- Opening Delimiter -
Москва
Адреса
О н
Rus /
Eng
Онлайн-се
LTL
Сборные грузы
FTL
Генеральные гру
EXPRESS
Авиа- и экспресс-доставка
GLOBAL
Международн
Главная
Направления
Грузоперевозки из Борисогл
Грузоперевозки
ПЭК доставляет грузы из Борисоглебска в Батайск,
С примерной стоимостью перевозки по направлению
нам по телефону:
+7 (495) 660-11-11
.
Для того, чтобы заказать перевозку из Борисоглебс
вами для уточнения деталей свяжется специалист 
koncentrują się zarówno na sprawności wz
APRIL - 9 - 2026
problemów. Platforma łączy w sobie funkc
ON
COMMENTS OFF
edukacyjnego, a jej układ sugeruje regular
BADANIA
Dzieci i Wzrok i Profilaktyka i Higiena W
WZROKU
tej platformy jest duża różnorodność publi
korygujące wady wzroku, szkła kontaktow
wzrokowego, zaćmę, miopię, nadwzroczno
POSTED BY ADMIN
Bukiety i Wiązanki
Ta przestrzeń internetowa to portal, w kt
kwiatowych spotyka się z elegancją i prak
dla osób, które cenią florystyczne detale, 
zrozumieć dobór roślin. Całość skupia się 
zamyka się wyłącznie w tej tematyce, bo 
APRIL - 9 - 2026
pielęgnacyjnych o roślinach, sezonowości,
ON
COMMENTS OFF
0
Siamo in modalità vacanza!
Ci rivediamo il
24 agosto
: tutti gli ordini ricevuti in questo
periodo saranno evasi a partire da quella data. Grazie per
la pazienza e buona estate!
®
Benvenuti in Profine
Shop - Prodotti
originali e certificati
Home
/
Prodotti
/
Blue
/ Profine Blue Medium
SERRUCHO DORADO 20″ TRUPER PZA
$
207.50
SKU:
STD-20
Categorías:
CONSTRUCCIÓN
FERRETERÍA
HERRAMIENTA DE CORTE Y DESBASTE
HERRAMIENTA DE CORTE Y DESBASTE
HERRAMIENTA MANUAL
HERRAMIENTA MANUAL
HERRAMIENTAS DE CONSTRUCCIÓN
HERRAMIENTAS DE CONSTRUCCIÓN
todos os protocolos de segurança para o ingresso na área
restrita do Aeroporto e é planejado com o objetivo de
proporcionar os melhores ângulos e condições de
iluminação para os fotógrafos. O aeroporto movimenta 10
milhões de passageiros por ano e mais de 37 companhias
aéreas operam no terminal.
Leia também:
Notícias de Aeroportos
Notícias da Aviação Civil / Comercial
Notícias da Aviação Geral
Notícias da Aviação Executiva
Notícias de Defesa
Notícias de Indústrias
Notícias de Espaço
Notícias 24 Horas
- Closing Delimiter -
_EXERCISE REQUIREMENTS_
Go through the material line by line. Show each line that contains the string "Profine".

_RESULT_
Benvenuti in Profine
/ Profine Blue Medium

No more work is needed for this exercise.